Saturday 13 August 2011

REVIEW: EVISORAX 'ISLE OF DOGS' (SELF-RELEASED)

Spinning like a bottle to face the crustier end of grindcore, rather than any shrieking u-turn, Northern grinders Evisorax have merely tilted the goals and influences that existed on their 2008 EP 'Enclave' to take in a whole new swathe of aesthetic associations, helpfully backed up by the frantic lines of Womrot's Arif on the cover, art looks in danger of going septic and oozing pus at any second, and the knuckle-whitening, blood-vessel bursting extremity of post-Narcosis noise-manglers The Ergon Carousal, whose drummer Brod and vocalist Chris, have been inducted into the line-up.

You could be cynical, rub your chin, raise your eyebrows and suggest that Evisorax are following the warm Pacific current of hype in the direction of current favourites like Lycanthropy or The Afternoon Gentlemen, but that would be to ignore the how little has really changed, and how little time the band have had in order to contrive any bullshit on the scale following their two-label related fuckgasms and a complete band implosion. Sole surviving member, vocalist/guitarist Dan has always been channelling pure ferocity of early Napalm Death and Brutal Truth, and the pick-up torturing, hand-cramping gymnastics of Pig Destroyer (Scott Hull mastery being testament to that), but what has changed is the focus on the stop-start epileptic fits of songs that the generous would compare to Antigama and the cruel, or stupid, would attribute to Suicide Silence or whatever's currently shit and popular in the world of juddering idiot metal, shifting instead to a more drawn-out powerviolence dirge, dripping with muscle-tensing menace - no mean feat considering the songs, on average, are significantly shorter, to the point where their four-song EP is actually a minute or so longer than their seven-song album.

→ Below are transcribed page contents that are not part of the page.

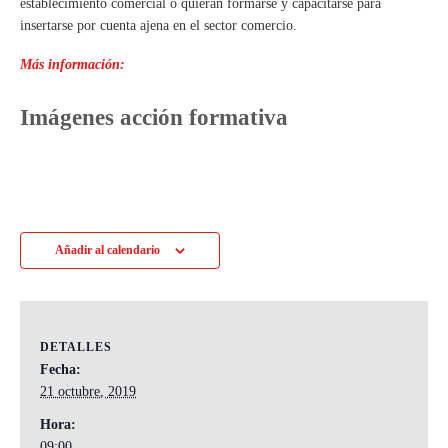
establecimiento comercial o quieran formarse y capacitarse para
insertarse por cuenta ajena en el sector comercio.
Más información:
Imágenes acción formativa
Añadir al calendario
DETALLES
Fecha:
21 octubre, 2019
Hora:
09:00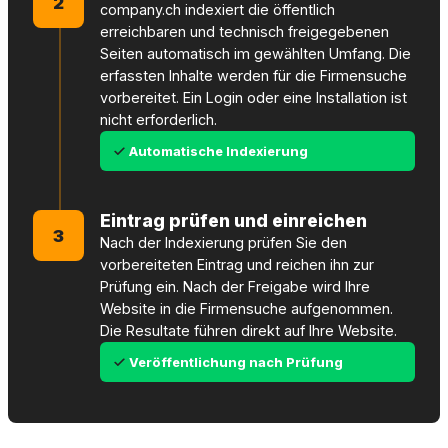
2
company.ch indexiert die öffentlich
erreichbaren und technisch freigegebenen
Seiten automatisch im gewählten Umfang. Die
erfassten Inhalte werden für die Firmensuche
vorbereitet. Ein Login oder eine Installation ist
nicht erforderlich.
Automatische Indexierung
Eintrag prüfen und einreichen
3
Nach der Indexierung prüfen Sie den
vorbereiteten Eintrag und reichen ihn zur
Prüfung ein. Nach der Freigabe wird Ihre
Website in die Firmensuche aufgenommen.
Die Resultate führen direkt auf Ihre Website.
Veröffentlichung nach Prüfung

To say 'matured' to is to denigrate 'Enclave' as anything other than precise and purposeful, which it was - it's no embarrassing early fumble, of which most discographies are made. Instead 'Isle Of Dogs' feels like an old friend somehow changed, eyes ringed with pain and disappointment, following a break-up or a death in the family. You smile and make empty, meaningless conciliatory noises, but you're forever tense, on edge, teeth-gritted and anxious, expecting the mood to turn suddenly venomous when you say the world thing.